You can think of each of the boxes below as a spreadsheet.

What to Notice

  1. web_events
  2. accounts
  3. orders
  4. sales_reps
  5. region

You can think of each of these tables as an individual spreadsheet. Then the columns in each spreadsheet are listed below the table name. For example, the region table has two columns: id and name. Alternatively the web_events table has four columns.

Why Do Data Analysts Use SQL?

  • Traditional databases allow us to access data directly.
  • Traditional databases allow us to audit and replicate our data.
  • SQL is a great tool for analyzing multiple tables at once.
  • SQL allows you to analyze more complex questions than dashboard tools like Google Analytics.

Video: How Databases Store Data

  1. All the data in the same column must match in terms of data type.
  2. Consistent column types are one of the main reasons working with databases is fast.
    Often databases hold a LOT of data. So, knowing that the columns are all of the same type of data means that obtaining data from a database can still be fast.

Small Differences

Types of Statements

  1. CREATE TABLE is a statement that creates a new table in a database.
  2. DROP TABLE is a statement that removes a table in a database.
  3. SELECT allows you to read data and display it. This is called a query.

SELECT & FROM

  • What data do you want to pull from?
  • Which elements from the database do you want to pull?

“From” — tells the query which table to use(What data to use?), where you put the tables from which you would like to pull data

“SELECT”, “FROM” these words are called clauses.

  1. SELECT indicates which column(s) you want to be given the data for.
  2. FROM specifies from which table(s) you want to select the columns. Notice the columns need to exist in this table.

If you want to be provided with the data from all columns in the table, you use “*”, like so:

  • SELECT * FROM orders

Note that using SELECT does not create a new table with these columns in the database, it just provides the data to you as the results, or output, of this command.

SELECT, FROM 基本上是必須的。

It is common and best practice to capitalize all SQL commands, like SELECT and FROM, and keep everything else in your query lower case.

Semicolons

LIMIT

  • The LIMIT command is always the very last part of a query.

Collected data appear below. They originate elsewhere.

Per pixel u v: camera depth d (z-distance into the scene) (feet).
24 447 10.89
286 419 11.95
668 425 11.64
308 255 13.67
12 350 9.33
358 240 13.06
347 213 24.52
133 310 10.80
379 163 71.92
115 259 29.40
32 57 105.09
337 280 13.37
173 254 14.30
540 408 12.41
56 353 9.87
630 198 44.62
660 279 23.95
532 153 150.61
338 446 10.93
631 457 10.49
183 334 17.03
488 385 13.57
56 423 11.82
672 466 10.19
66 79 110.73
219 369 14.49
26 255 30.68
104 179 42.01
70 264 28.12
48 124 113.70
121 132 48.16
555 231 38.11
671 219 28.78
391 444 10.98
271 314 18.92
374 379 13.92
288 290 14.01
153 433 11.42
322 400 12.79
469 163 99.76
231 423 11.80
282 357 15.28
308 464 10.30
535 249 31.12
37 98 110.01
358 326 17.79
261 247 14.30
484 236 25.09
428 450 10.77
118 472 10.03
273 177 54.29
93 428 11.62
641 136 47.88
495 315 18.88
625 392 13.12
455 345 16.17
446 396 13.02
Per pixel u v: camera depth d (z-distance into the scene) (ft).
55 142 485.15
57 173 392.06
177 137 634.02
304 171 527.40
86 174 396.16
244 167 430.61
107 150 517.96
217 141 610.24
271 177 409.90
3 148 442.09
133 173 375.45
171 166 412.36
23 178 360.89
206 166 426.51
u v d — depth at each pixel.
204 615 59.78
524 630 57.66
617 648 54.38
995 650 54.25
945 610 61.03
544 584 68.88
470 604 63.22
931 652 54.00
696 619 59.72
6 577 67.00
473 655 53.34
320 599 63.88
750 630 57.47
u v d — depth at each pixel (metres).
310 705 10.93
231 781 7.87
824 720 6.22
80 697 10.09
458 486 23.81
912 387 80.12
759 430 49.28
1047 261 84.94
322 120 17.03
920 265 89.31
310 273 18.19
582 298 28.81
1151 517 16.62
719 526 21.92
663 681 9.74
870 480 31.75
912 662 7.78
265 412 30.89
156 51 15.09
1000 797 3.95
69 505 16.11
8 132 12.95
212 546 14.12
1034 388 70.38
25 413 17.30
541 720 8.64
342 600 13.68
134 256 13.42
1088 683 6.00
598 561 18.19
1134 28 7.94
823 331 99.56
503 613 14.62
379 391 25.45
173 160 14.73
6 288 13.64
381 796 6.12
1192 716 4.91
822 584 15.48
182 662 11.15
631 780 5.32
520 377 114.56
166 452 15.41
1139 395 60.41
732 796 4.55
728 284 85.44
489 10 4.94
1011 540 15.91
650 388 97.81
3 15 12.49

An example of showing just the first 10 rows of the orders table with all of the columns might look like the following:
SELECT *
FROM orders
LIMIT 10;

ORDER BY

In other words, when you use ORDER BY in a SQL query, your output will be sorted that way, but then the next query you run will encounter the unsorted data again.

The ORDER BY statement always comes in a query after the SELECT and FROM statements, but before the LIMIT statement. If you are using the LIMIT statement, it will always appear last. As you learn additional commands, the order of these statements will matter more.

Pro Tip

SELECT account_id, total_amt_usd
FROM orders
ORDER BY total_amt_usd DESC, account_id;

Solutions to previous ORDER BY Questions

SELECT id, account_id, total_amt_usd
FROM orders
ORDER BY account_id, total_amt_usd DESC;
  • Now write a query that again displays order ID, account ID, and total dollar amount for each order, but this time sorted first by total dollar amount (in descending order), and then by account ID (in ascending order).
SELECT id, account_id, total_amt_usd
FROM orders
ORDER BY total_amt_usd DESC, account_id;

Compare the results of these two queries above. How are the results different when you switch the column you sort on first?
In query #1, all of the orders for each account ID are grouped together, and then within each of those groupings, the orders appear from the greatest order amount to the least.

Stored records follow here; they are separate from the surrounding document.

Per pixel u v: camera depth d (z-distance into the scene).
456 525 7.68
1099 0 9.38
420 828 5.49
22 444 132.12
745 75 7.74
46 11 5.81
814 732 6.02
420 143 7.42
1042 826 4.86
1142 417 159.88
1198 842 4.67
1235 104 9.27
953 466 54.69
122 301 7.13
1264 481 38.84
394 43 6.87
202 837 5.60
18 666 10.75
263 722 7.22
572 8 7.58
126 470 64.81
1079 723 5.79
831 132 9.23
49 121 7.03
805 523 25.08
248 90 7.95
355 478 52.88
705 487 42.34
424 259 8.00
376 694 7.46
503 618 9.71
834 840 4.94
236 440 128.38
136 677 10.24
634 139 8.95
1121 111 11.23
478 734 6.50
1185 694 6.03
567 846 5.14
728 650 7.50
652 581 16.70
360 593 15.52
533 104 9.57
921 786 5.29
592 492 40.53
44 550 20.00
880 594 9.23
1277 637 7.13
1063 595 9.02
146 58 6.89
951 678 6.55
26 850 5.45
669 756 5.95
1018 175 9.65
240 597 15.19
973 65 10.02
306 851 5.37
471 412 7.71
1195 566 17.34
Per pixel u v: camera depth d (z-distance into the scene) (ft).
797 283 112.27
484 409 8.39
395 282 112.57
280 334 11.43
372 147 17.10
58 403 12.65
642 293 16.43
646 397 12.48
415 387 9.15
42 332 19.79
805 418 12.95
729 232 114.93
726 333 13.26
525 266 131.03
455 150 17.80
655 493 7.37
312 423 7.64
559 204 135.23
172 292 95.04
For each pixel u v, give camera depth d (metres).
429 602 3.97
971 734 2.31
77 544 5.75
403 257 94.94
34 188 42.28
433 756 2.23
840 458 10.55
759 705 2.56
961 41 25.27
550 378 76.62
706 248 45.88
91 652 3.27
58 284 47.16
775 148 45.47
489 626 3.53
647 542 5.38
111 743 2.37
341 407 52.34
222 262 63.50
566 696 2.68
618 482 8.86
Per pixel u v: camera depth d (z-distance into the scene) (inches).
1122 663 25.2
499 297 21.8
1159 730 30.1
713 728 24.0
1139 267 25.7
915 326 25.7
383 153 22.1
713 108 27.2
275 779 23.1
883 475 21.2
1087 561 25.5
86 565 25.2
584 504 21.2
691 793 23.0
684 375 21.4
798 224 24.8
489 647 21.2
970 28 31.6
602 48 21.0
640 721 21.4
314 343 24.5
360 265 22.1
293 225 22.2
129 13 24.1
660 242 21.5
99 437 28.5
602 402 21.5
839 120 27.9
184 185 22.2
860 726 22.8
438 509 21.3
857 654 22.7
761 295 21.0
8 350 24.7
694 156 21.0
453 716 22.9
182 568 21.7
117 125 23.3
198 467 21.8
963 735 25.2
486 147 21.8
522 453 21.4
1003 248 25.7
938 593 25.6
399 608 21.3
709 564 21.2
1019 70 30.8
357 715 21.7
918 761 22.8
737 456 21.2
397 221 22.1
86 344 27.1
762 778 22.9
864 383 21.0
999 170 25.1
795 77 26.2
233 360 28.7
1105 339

In query #2, since you sorted by the total dollar amount first, the orders appear from greatest to least regardless of which account ID they were from. Then they are sorted by account ID next. (The secondary sorting by account ID is difficult to see here, since only if there were two orders with equal total dollar amounts would there need to be any sorting by account ID.)

WHERE

Using the WHERE statement, we can display subsets of tables based on conditions that must be met. You can also think of the WHERE command as filtering the data.

Common symbols used in WHERE statements include:

  1. > (greater than), < (less than)
  2. >= (greater than or equal to), <= (less than or equal to)
  3. = (equal to), != (not equal to)
SELECT *
FROM orders
WHERE account_id = 4251
ORDER BY occurred_at
LIMIT 1000;

The WHERE statement can also be used with non-numeric data. We can use the = and != operators here. You need to be sure to use single quotes (just be careful if you have quotes in the original text) with the text data, not double quotes.

Commonly when we are using WHERE with non-numeric data fields, we use the LIKE, NOT, or IN operators.

Arithmetic Operators

Derived Columns

This derived column, and its alias, are generally only temporary, existing just for the duration of your query. The next time you run a query and access this table, the new column will not be there.

If you are deriving the new column from existing columns using a mathematical expression, then these familiar mathematical operators will be useful:

  1. * (Multiplication)
  2. + (Addition)
  3. - (Subtraction)
  4. / (Division)

Consider this example:

SELECT id, (standard_amt_usd / total_amt_usd) * 100 AS std_percent
FROM orders
LIMIT 10;

Order of Operations

  1. Standard_qty / standard_qty + gloss_qty + poster_qty
  2. standard_qty / (standard_qty + gloss_qty + poster_qty)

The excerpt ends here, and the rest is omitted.